Trial begins for suspects held in King Abdullah assassination bid
The retrial of the four defendants comes after the Supreme Court in Riyadh rejected the previous sentences
Security sources in Saudi Arabia reported on Tuesday that 4 suspects affiliated to al-Qaeda have gone on trial, accused of plotting to assassinate the late Saudi King Abdullah.
The retrial of the four defendants comes after the Supreme Court in Riyadh rejected the previous sentences.
The court accused the first person with 41 charges, including adopting a takfiri approach violating the Sunnah and being associated to one of al-Qaeda terrorist leaders.

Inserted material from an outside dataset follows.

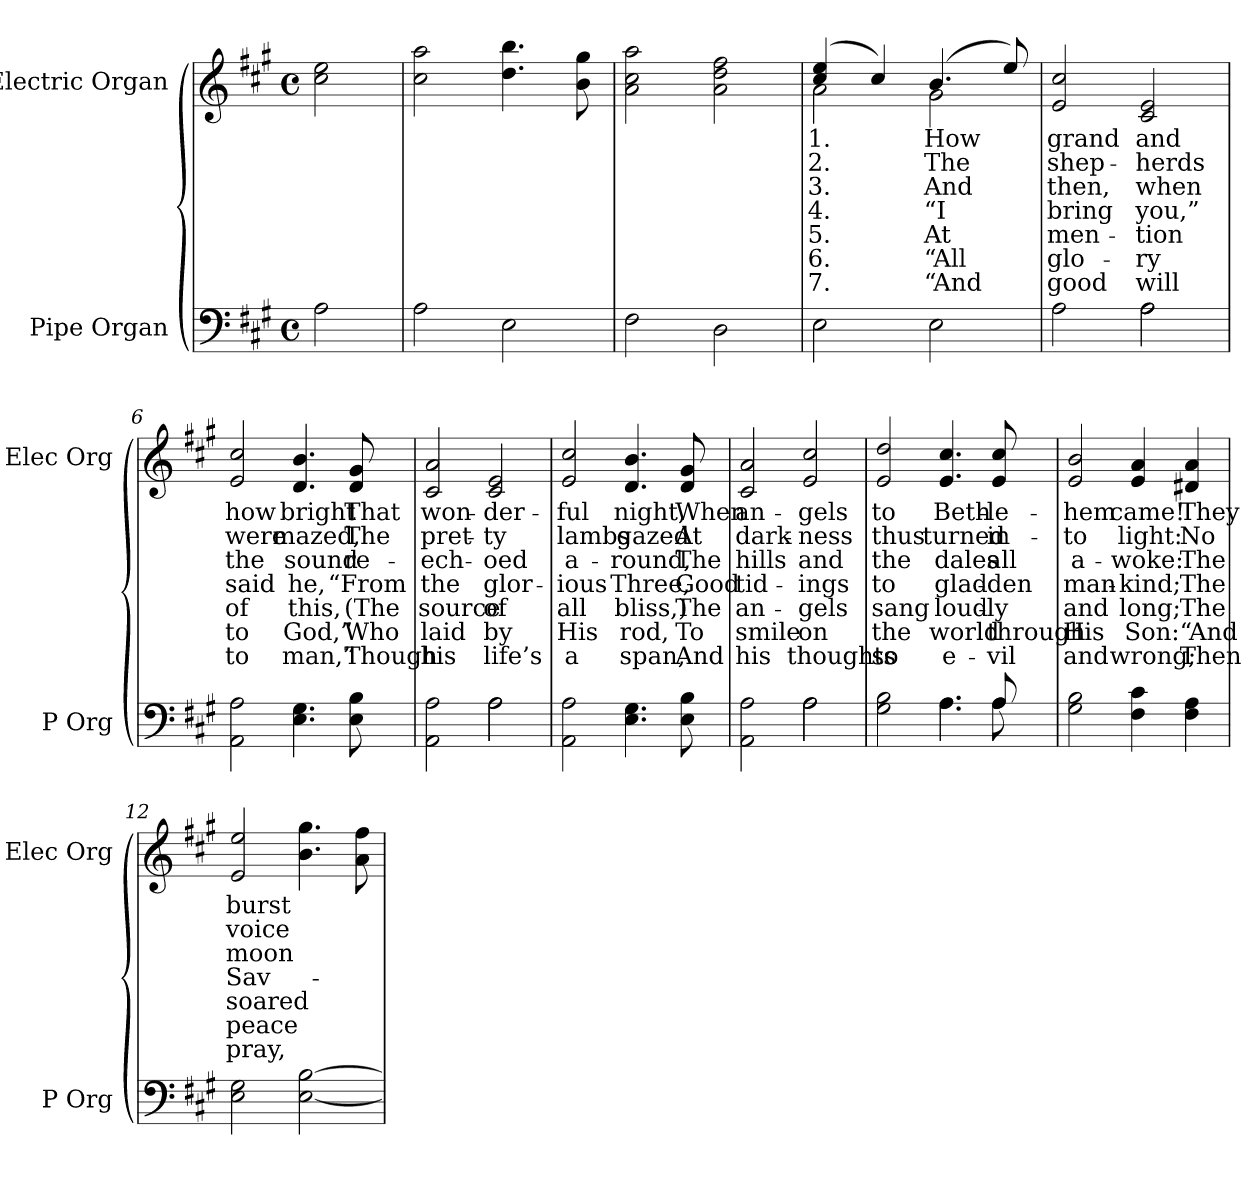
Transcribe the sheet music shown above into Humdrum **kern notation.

The second has been charged with adopting a takfiri approach, offending the Saudi government and embracing al-Qaeda’s terrorist ideology by believing that it was right to support terrorist operations inside and outside the Kingdom. He was also accused of participating in the planning of the assassination of King Abdullah bin Abdul Aziz during his visit to the Qassim region.
The trial was attended by the Special Rapporteur on the promotion and protection of human rights and fundamental freedoms while countering terrorism at the United Nations.
The Saudi Kingdom has been able to overcome the escalation of al-Qaeda’s attacks for ten years but has endured several bloody attacks on mosques and security forces undertaken by ISIS.
King Abdullah died of natural causes in January 2015 and was succeeded by his brother Salman.